**TASK TO COMPLETE:**
Retype only the lines at the head of the records, first through the one with "882 451 194.80", exactly as written.

**Stored items:**
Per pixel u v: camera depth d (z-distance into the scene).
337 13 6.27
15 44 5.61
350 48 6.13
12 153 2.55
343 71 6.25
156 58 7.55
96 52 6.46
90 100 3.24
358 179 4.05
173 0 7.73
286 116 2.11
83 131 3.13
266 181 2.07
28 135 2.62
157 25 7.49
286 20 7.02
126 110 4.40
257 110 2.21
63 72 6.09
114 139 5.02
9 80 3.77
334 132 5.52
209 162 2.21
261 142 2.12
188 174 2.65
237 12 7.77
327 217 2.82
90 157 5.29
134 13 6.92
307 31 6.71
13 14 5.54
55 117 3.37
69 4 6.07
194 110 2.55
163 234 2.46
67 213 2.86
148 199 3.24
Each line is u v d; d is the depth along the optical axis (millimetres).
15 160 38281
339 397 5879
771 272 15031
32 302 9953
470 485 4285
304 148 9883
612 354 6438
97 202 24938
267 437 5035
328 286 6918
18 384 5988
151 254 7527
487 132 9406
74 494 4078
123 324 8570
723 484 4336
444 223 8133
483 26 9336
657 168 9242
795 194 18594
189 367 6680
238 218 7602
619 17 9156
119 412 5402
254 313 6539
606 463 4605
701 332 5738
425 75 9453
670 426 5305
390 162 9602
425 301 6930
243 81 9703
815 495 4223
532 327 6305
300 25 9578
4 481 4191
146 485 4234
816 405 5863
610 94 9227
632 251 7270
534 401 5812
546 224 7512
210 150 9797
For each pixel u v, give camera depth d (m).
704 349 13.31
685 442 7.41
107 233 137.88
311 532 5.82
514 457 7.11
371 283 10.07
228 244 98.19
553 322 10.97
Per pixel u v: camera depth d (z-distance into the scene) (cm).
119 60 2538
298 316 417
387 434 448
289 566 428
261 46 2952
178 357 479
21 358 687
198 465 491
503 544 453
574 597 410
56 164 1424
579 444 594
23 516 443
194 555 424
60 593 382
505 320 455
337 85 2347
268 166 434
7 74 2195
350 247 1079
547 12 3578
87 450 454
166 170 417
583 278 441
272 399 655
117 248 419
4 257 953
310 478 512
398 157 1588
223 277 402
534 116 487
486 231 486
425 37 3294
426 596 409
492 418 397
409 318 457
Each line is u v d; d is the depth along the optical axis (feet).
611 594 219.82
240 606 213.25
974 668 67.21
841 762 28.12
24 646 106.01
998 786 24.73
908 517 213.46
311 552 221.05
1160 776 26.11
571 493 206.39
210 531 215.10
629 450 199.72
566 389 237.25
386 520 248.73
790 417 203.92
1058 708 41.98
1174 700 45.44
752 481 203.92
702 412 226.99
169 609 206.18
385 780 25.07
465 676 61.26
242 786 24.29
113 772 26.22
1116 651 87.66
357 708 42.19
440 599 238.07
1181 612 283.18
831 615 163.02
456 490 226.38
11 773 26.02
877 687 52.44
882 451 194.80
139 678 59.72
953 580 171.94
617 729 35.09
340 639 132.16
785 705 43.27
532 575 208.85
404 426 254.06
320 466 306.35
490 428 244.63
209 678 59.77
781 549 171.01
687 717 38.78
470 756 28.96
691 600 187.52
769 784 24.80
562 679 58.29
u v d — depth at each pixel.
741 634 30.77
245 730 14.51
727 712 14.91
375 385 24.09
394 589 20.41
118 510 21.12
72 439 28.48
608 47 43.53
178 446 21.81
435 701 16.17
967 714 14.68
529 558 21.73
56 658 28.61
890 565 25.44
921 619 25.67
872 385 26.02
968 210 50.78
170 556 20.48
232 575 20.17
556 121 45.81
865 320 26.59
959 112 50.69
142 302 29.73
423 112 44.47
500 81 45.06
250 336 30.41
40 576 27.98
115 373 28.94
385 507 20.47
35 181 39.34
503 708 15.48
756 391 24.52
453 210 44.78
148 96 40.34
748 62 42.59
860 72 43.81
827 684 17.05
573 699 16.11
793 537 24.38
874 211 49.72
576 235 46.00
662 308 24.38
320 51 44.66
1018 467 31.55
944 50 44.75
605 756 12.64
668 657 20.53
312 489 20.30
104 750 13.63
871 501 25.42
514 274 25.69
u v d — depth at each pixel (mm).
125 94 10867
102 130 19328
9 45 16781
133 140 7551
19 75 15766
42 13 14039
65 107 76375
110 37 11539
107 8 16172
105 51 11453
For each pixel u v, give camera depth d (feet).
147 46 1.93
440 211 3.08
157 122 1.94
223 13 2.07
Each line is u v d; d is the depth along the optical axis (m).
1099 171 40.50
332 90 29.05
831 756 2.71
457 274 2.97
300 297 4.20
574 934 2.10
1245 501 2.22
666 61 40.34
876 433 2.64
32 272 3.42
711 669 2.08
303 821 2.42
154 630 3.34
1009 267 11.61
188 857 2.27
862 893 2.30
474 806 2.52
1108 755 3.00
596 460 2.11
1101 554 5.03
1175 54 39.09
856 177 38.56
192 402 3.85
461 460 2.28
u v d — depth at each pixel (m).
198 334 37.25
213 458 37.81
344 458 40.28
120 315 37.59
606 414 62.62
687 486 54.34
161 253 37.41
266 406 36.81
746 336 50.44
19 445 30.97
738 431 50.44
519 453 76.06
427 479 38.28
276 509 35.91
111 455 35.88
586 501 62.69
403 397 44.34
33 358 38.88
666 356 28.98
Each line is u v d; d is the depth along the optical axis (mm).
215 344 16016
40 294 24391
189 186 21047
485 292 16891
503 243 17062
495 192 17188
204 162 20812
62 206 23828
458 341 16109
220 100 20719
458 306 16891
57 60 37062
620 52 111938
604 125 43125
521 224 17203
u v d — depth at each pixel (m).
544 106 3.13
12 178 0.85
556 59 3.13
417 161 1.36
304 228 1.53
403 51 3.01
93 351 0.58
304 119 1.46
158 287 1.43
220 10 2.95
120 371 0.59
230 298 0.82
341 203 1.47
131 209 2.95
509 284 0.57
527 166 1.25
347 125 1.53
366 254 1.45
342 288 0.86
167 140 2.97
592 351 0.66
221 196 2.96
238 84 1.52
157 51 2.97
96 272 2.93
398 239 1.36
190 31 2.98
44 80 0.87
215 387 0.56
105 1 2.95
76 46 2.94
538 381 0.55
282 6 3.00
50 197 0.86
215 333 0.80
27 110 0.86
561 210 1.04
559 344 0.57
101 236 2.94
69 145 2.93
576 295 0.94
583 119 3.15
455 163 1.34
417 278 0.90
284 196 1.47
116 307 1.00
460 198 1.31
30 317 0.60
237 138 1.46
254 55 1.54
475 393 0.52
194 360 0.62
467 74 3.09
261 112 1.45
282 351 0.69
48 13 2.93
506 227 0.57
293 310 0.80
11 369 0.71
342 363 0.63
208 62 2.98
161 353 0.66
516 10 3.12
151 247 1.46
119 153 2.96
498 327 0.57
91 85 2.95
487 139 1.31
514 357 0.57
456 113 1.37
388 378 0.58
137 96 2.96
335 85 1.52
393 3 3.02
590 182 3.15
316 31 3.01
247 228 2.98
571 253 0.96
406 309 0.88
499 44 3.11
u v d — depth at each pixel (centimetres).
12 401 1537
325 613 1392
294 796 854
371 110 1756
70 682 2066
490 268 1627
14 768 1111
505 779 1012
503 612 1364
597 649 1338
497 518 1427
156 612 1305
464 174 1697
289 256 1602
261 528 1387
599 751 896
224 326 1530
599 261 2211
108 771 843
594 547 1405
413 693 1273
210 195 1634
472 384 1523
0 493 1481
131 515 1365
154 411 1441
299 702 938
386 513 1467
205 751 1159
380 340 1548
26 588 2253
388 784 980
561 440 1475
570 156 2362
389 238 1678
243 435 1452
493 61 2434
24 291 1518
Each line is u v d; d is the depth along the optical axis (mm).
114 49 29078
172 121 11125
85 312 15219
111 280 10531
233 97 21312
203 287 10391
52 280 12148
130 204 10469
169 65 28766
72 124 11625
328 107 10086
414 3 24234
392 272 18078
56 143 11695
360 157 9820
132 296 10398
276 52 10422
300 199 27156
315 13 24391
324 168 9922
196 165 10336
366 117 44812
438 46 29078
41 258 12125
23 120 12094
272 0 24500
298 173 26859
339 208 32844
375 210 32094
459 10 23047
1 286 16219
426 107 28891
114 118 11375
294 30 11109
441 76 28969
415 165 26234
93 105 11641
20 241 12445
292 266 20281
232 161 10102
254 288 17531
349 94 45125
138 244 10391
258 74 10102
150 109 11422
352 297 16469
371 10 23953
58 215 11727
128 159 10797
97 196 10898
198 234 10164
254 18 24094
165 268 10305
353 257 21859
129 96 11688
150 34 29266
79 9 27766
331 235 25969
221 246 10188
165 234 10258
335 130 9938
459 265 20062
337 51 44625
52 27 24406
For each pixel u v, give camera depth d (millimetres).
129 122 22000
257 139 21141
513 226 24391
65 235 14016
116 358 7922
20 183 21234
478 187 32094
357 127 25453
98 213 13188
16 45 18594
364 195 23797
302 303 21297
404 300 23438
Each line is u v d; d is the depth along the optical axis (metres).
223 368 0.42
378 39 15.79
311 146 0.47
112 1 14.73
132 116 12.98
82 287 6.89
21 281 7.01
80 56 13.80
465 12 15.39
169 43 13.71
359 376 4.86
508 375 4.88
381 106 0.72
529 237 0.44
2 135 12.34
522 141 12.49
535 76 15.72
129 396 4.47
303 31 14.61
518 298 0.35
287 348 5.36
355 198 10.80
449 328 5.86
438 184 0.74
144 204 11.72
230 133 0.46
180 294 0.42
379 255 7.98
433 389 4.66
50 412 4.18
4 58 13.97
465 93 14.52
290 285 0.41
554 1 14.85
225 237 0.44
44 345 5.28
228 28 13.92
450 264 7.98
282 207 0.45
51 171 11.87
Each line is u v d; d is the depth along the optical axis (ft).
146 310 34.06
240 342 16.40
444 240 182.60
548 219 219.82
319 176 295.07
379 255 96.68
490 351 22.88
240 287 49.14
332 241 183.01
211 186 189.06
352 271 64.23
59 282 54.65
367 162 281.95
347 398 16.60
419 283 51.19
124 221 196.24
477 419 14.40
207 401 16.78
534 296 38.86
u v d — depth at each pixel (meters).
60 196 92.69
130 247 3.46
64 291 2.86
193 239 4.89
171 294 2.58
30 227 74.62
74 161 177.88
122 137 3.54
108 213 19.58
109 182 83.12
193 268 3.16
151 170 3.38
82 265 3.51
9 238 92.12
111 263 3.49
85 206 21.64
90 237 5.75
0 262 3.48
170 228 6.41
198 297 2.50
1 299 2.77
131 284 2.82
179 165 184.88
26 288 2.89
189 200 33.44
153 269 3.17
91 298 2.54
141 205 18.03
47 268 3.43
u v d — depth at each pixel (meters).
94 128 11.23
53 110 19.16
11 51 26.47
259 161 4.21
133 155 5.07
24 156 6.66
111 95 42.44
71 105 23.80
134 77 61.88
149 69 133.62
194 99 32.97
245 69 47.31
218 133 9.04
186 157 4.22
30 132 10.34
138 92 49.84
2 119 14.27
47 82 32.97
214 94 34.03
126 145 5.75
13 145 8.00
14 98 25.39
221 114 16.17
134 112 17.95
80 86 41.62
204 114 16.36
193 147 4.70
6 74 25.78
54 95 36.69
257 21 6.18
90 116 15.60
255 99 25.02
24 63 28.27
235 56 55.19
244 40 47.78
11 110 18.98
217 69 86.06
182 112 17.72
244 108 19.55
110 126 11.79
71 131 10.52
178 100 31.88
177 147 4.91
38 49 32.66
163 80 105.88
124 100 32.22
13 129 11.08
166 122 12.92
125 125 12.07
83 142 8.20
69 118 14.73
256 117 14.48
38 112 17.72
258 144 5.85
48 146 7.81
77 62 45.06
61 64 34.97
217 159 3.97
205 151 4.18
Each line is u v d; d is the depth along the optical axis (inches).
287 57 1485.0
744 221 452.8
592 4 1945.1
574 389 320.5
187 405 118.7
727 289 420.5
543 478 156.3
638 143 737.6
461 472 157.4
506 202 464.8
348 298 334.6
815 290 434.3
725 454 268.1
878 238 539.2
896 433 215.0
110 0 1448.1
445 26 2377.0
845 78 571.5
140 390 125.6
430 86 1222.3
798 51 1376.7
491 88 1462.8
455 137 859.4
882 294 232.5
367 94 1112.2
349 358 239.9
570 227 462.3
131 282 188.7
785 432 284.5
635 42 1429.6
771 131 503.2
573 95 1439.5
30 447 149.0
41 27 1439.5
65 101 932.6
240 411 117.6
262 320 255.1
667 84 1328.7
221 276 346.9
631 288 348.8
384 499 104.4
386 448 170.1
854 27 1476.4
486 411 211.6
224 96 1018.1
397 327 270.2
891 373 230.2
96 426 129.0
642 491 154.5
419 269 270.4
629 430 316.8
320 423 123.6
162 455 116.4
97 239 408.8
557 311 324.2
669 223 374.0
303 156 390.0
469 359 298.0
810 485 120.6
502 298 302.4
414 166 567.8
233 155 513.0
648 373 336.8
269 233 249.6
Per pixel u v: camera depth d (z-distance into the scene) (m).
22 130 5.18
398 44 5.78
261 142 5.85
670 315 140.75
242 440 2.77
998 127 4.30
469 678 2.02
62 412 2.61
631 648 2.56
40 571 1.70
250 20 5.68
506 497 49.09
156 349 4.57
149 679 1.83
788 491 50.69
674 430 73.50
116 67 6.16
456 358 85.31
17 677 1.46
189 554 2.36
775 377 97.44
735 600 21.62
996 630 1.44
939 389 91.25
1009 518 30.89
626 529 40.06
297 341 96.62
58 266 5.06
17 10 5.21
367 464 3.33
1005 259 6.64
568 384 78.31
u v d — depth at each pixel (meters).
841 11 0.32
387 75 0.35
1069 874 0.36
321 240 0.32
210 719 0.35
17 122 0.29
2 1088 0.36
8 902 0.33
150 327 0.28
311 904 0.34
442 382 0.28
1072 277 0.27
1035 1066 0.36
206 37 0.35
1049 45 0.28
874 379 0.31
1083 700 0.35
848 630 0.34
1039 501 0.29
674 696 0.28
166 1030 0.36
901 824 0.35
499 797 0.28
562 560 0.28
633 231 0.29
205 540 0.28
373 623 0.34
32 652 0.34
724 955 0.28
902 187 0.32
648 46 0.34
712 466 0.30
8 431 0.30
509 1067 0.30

**SOLUTION TO THE EXERCISE:**
Per pixel u v: camera depth d (z-distance into the scene).
337 13 6.27
15 44 5.61
350 48 6.13
12 153 2.55
343 71 6.25
156 58 7.55
96 52 6.46
90 100 3.24
358 179 4.05
173 0 7.73
286 116 2.11
83 131 3.13
266 181 2.07
28 135 2.62
157 25 7.49
286 20 7.02
126 110 4.40
257 110 2.21
63 72 6.09
114 139 5.02
9 80 3.77
334 132 5.52
209 162 2.21
261 142 2.12
188 174 2.65
237 12 7.77
327 217 2.82
90 157 5.29
134 13 6.92
307 31 6.71
13 14 5.54
55 117 3.37
69 4 6.07
194 110 2.55
163 234 2.46
67 213 2.86
148 199 3.24
Each line is u v d; d is the depth along the optical axis (millimetres).
15 160 38281
339 397 5879
771 272 15031
32 302 9953
470 485 4285
304 148 9883
612 354 6438
97 202 24938
267 437 5035
328 286 6918
18 384 5988
151 254 7527
487 132 9406
74 494 4078
123 324 8570
723 484 4336
444 223 8133
483 26 9336
657 168 9242
795 194 18594
189 367 6680
238 218 7602
619 17 9156
119 412 5402
254 313 6539
606 463 4605
701 332 5738
425 75 9453
670 426 5305
390 162 9602
425 301 6930
243 81 9703
815 495 4223
532 327 6305
300 25 9578
4 481 4191
146 485 4234
816 405 5863
610 94 9227
632 251 7270
534 401 5812
546 224 7512
210 150 9797
For each pixel u v, give camera depth d (m).
704 349 13.31
685 442 7.41
107 233 137.88
311 532 5.82
514 457 7.11
371 283 10.07
228 244 98.19
553 322 10.97
Per pixel u v: camera depth d (z-distance into the scene) (cm).
119 60 2538
298 316 417
387 434 448
289 566 428
261 46 2952
178 357 479
21 358 687
198 465 491
503 544 453
574 597 410
56 164 1424
579 444 594
23 516 443
194 555 424
60 593 382
505 320 455
337 85 2347
268 166 434
7 74 2195
350 247 1079
547 12 3578
87 450 454
166 170 417
583 278 441
272 399 655
117 248 419
4 257 953
310 478 512
398 157 1588
223 277 402
534 116 487
486 231 486
425 37 3294
426 596 409
492 418 397
409 318 457
Each line is u v d; d is the depth along the optical axis (feet).
611 594 219.82
240 606 213.25
974 668 67.21
841 762 28.12
24 646 106.01
998 786 24.73
908 517 213.46
311 552 221.05
1160 776 26.11
571 493 206.39
210 531 215.10
629 450 199.72
566 389 237.25
386 520 248.73
790 417 203.92
1058 708 41.98
1174 700 45.44
752 481 203.92
702 412 226.99
169 609 206.18
385 780 25.07
465 676 61.26
242 786 24.29
113 772 26.22
1116 651 87.66
357 708 42.19
440 599 238.07
1181 612 283.18
831 615 163.02
456 490 226.38
11 773 26.02
877 687 52.44
882 451 194.80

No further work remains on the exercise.